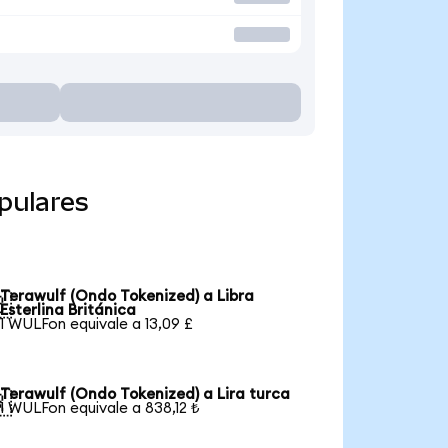
pulares
Terawulf (Ondo Tokenized) a Libra

Esterlina Británica
1 WULFon equivale a 13,09 £
Terawulf (Ondo Tokenized) a Lira turca

1 WULFon equivale a 838,12 ₺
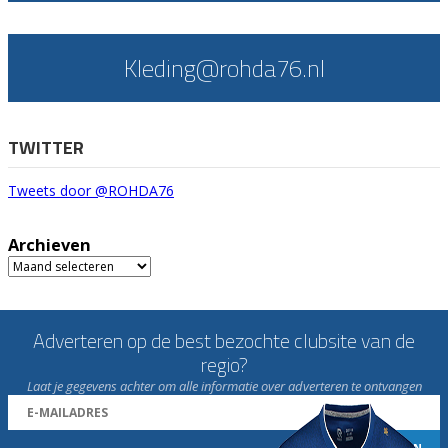
Kleding@rohda76.nl
TWITTER
Tweets door @ROHDA76
Archieven
Archieven
Adverteren op de best bezochte clubsite van de
regio?
Laat je gegevens achter om alle informatie over adverteren te ontvangen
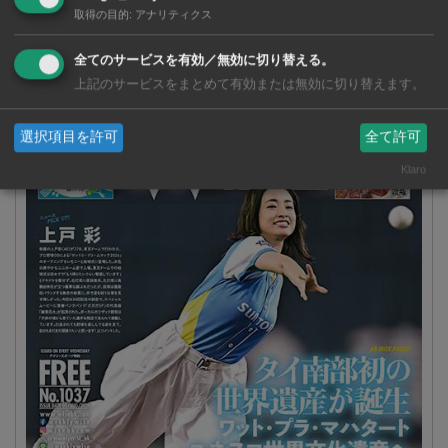
取得の目的
:
アナリティクス
全てのサービスを有効／無効に切り替える。
週刊ワイズ 最新号 - No.1037 - 2026年8月5日号
上記のサービスをまとめて有効または無効に切り替えます。
選択項目を許可
全て許可
Klaro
- - - -
■ To-do item
Starting at the line that contains "Esterlina Británica" and ending at the last line of the rows, output each non-blank line as a Markdown table with the columns Line and Text. Number the lines from 1, and leave the pictures out.

■ Written answer
| Line | Text |
|---|---|
| 1 | Esterlina Británica |
| 2 | 1 WULFon equivale a 13,09 £ |
| 3 | Terawulf (Ondo Tokenized) a Lira turca |
| 4 | 1 WULFon equivale a 838,12 ₺ |
| 5 | Kleding@rohda76.nl |
| 6 | TWITTER |
| 7 | Tweets door @ROHDA76 |
| 8 | Archieven |
| 9 | Archieven |
| 10 | Adverteren op de best bezochte clubsite van de |
| 11 | regio? |
| 12 | Laat je gegevens achter om alle informatie over adverteren te ontvangen |
| 13 | 取得の目的 |
| 14 | : |
| 15 | アナリティクス |
| 16 | 全てのサービスを有効／無効に切り替える。 |
| 17 | 週刊ワイズ 最新号 - No.1037 - 2026年8月5日号 |
| 18 | 上記のサービスをまとめて有効または無効に切り替えます。 |
| 19 | 選択項目を許可 |
| 20 | 全て許可 |
| 21 | Klaro |